Scene transitions and temporal inconsistencies are identified and addressed using PySceneDetect, effectively filtering out disruptive elements that could impair training.

Tagging

The dataset videos are tagged for quality, temporal consistency, category balance, and motion levels. The LAION Aesthetics model and the CLIP model play pivotal roles in evaluating visual quality and consistency, while RAFT handles motion evaluation. This ensures a curated, balanced, and high-quality dataset.

Captioning

The quality of video captions significantly influences T2V model performance. The authors use VILA for generating descriptive synthetic captions (DSC), which ensures detailed and informative captions. These captions are then vetted using the CLIP score to remove text-video pairs with low similarity.

Fine Curation

To resolve residual issues in the dataset, the fine curation stage leverages LLMs like LLAMA3.1. This stage addresses errors such as scene transitions and repetition in captions, ensuring high-quality, temporally consistent, and accurately aligned text-video pairs.

Experimental Evaluation

Implementation Details

The evaluation involves extensive pre-training on low-resolution videos followed by joint training on VidGen-1M using high-resolution videos. The model comprises spatial and temporal attention blocks, ensuring effective and efficient training.

Results

The qualitative evaluation showcases the model's ability to generate high-quality, photorealistic videos with strong adherence to textual prompts. Notably, videos exhibit significant temporal consistency and realism, demonstrating the dataset's robustness.

Table comparisons reveal that VidGen-1M's captions are significantly richer in content and vocabulary compared to previous datasets. This is reflected in the improved performance metrics such as FVD scores on zero-shot UCF101 tasks, where the model trained on VidGen-1M outperforms state-of-the-art T2V models.

Practical and Theoretical Implications

VidGen-1M's careful design and high-quality curation address the core issues found in existing video-text datasets.

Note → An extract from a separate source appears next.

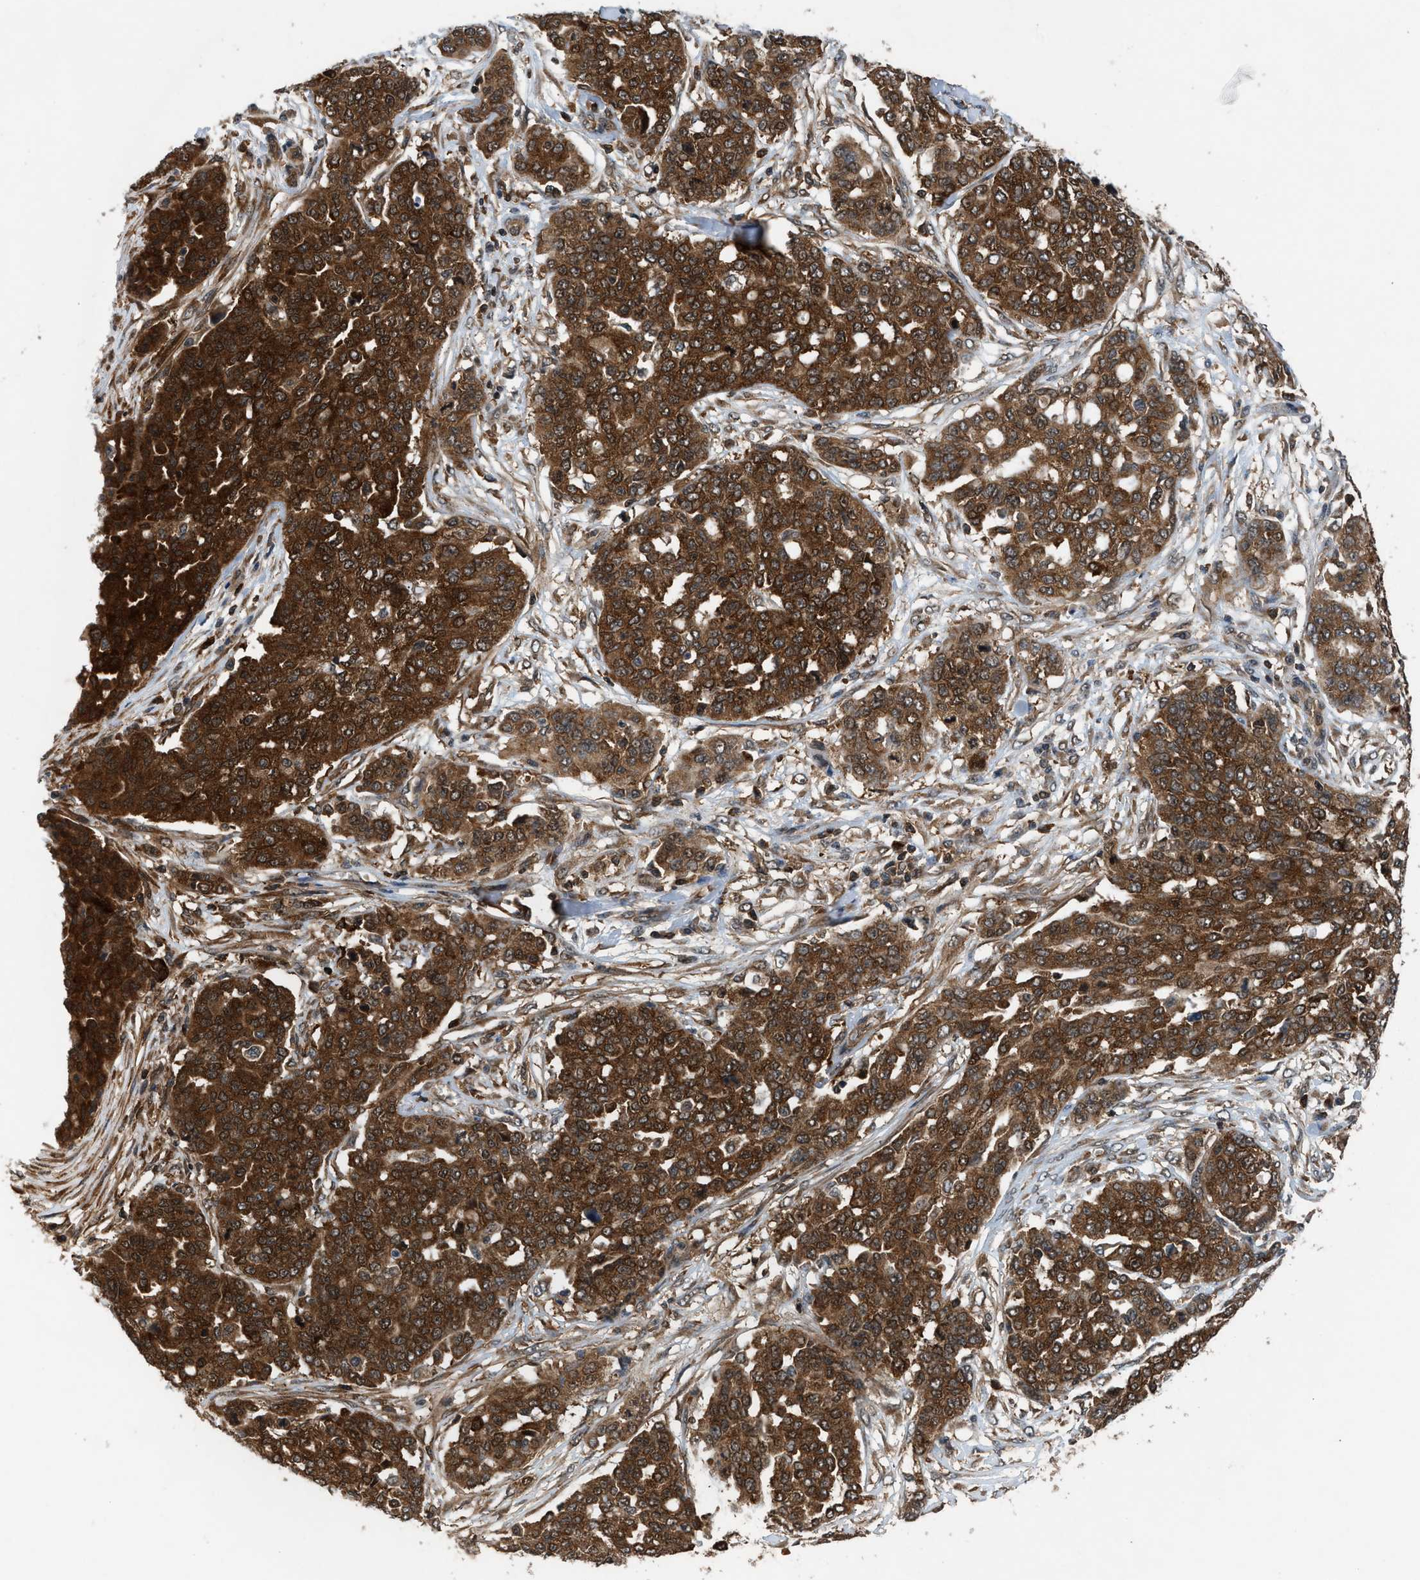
{"staining": {"intensity": "strong", "quantity": ">75%", "location": "cytoplasmic/membranous,nuclear"}, "tissue": "ovarian cancer", "cell_type": "Tumor cells", "image_type": "cancer", "snomed": [{"axis": "morphology", "description": "Cystadenocarcinoma, serous, NOS"}, {"axis": "topography", "description": "Soft tissue"}, {"axis": "topography", "description": "Ovary"}], "caption": "IHC histopathology image of human ovarian serous cystadenocarcinoma stained for a protein (brown), which shows high levels of strong cytoplasmic/membranous and nuclear staining in approximately >75% of tumor cells.", "gene": "OXSR1", "patient": {"sex": "female", "age": 57}}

This leads to more effective T2V model training, resulting in better alignment between text and generated videos.

Practical Implications:

Enhanced Training Efficiency: The dataset's high quality allows for more efficient training, potentially reducing the computational resources required.
Improved Output Quality: Higher quality and temporally consistent training data lead to the generation of more realistic and coherent videos.

Theoretical Implications:

Dataset Design Principles: VidGen-1M establishes a robust framework for curating large-scale, high-quality multi-modal datasets.
Model Evaluation Standards: The dataset can serve as a benchmark for future T2V models, setting new standards for performance assessments.

Future Directions

VidGen-1M's release includes the dataset, associated code, and trained models, providing a valuable resource for the research community. Looking forward, the framework established for VidGen-1M could be adapted and expanded to other multi-modal datasets, potentially leading to advancements in related fields such as video understanding and generation.

In conclusion, VidGen-1M represents a significant advancement in the field of text-to-video generation, providing a high-quality dataset that addresses the limitations of existing datasets and sets new benchmarks for future research.